Scientology and Hubbard greatly confuse
truth and
agreement. They are not the same thing (though they are in the minds of many over-indoctrinated Scientologists).
If 10 people agree that there is a white horse standing in a room (when there actually isn't), they share a DELUSION. They agree on a hallucination. They mutually concur on a fictional event or situation.
THAT is what a great deal of Scientology is - agreeing on
imaginary claims, statements, events, and situations (both mental and physical).
You can
agree all day long that it is raining outside when it is actually a clear day, and while it may be
real to you and
true for you, that it is raining, it is NOT TRUE in any objective or honest sense.

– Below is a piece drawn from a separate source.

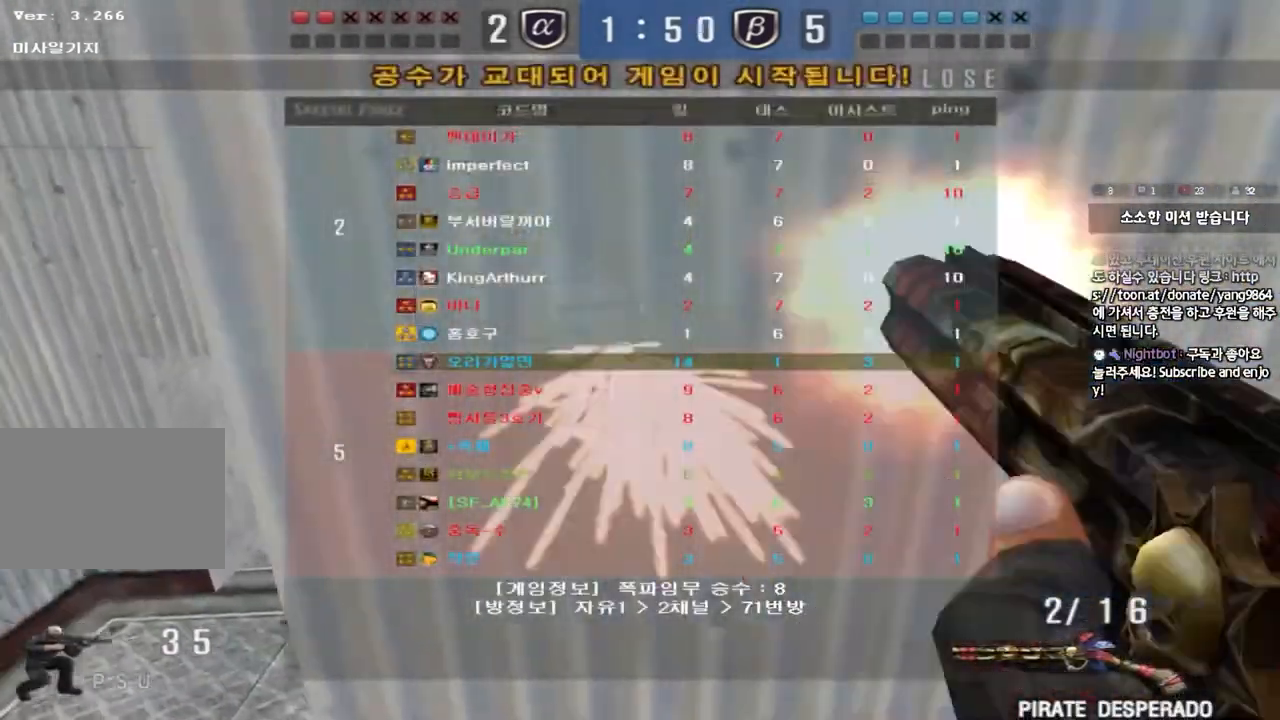
{"keys": ["ctrl"], "events": [[500, "ctrl", "down"]]}
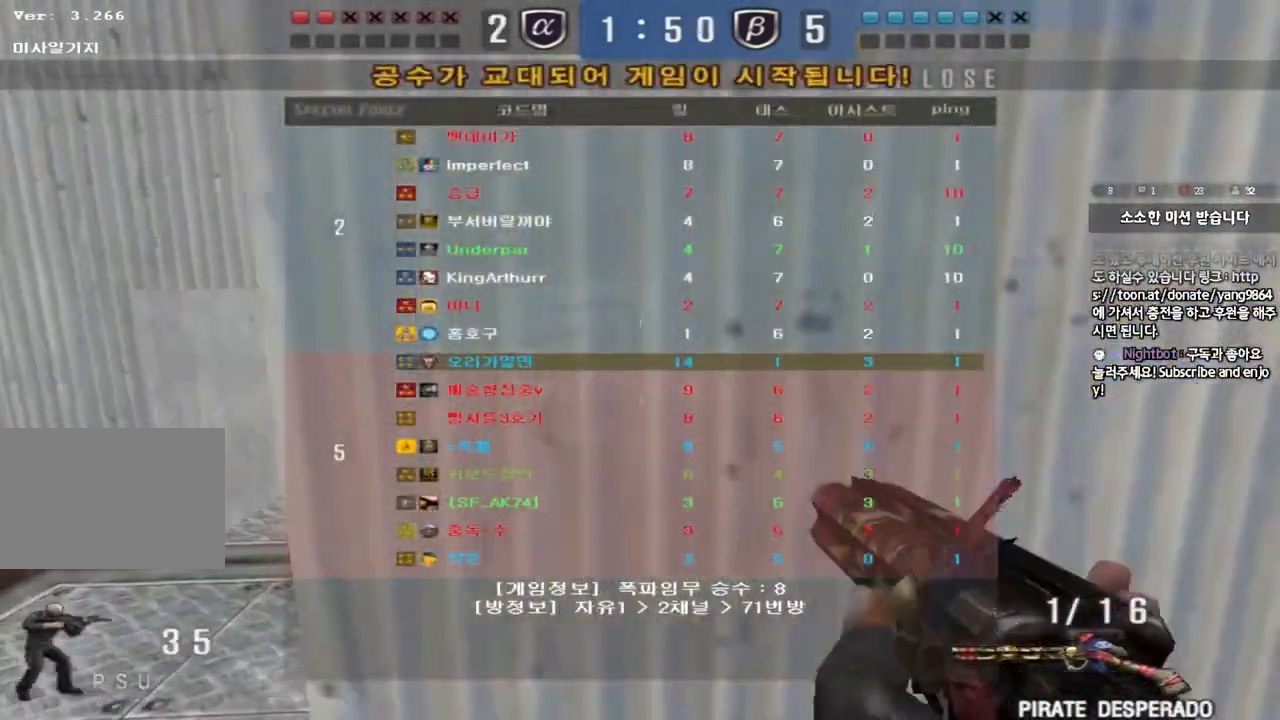
{"keys": [], "events": [[67, "space", "down"], [183, "space", "up"], [333, "ctrl", "up"]]}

In the same way, you can agree all day long that states of OT exist, that you are such an OT, and that there are other OTs, and while this may be
true for some and
real to some, it is NOT TRUE in any objective or honest sense.
What is "real" to somebody, and what is
true, are often very very different. Hubbard mixed the two up very much in the subject of Scientology, he confused truth and reality, Hubbard did that VERY well actually, and that is why so many Scientologists have crazy ideas and notions about what is "real" to them. Hubbard, being a fiction writer, confused fiction with non-fiction, and created people who do the same thing unknowingly - the Scientologist. Their minds are often a mish-mash mixture of confusion between fiction and non-fiction.
At some point in my experience with Scientology it seemed that many of them never wanted to grow up and let go of the Easter Bunny or Santa Claus. They were hooked on their fictions. So, instead they adopted Marcabs, Theta lines, whole track incidents, nasty SPs, loyal officers, enemy governments, lofty advanced mental states, and on and on and on.